For me, it took eight years to break up with my last home, Austin. You can quit calling an ex and block his email, but how do you break up with a city?

Austin was an exotic lover. I was born in Philadelphia and raised in the Bronx. (My first crush was a boy named Sultan in second grade, but a close second was the noisy, awkward not-quite-adult that was New York.) In Austin, sunsets sent bats like a flurry of black kisses into a magenta sky. I got hooked on the endless supply of bright sunshine and great local beer.

The wide Texas sky was a place where I could project a thousand dreams on an infinite number of stars above. I got nice and comfortable with Austin, cozy enough to build a garden in my backyard and adopt a Mastiff mutt. With my hands in the soil under blistering triple-digit temperatures that seemed to stretch from April to September, I learned about mouse-sized roaches with wings that rustled like paper when they took flight. I learned to save mason jars and use the heat to make sun tea on my porch.

The moment of reckoning always comes, whether you want it to or not. Like that moment you realize the man buying you dinner chews with his mouth open, I understood that the view of the ever-expanding skyline and the pretty live oaks with their crooked branches came with costs.

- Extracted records
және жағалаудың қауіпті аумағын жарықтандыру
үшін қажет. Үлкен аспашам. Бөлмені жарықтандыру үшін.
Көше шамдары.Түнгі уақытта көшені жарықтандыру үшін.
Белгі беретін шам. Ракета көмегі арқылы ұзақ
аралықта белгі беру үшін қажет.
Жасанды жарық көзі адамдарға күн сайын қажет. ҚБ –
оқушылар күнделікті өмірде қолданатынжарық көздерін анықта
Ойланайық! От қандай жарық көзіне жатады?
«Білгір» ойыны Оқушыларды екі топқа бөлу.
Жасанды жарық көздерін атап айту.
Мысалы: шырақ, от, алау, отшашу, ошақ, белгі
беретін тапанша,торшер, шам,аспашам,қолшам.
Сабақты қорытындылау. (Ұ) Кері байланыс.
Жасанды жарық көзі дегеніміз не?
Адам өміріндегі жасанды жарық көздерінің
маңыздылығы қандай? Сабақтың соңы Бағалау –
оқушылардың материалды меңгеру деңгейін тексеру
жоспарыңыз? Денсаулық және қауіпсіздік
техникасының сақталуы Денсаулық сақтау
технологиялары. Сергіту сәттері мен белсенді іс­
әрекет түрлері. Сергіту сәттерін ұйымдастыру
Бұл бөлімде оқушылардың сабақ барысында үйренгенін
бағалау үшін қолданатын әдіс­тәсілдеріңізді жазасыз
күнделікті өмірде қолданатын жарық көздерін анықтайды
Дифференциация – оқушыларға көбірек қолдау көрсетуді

- ACTIVITY
Please reproduce the essay about Austin word for word, everything from "Austin was an" down to "great local beer.". The data has no role in this.

- FINISHED TASK
Austin was an exotic lover. I was born in Philadelphia and raised in the Bronx. (My first crush was a boy named Sultan in second grade, but a close second was the noisy, awkward not-quite-adult that was New York.) In Austin, sunsets sent bats like a flurry of black kisses into a magenta sky. I got hooked on the endless supply of bright sunshine and great local beer.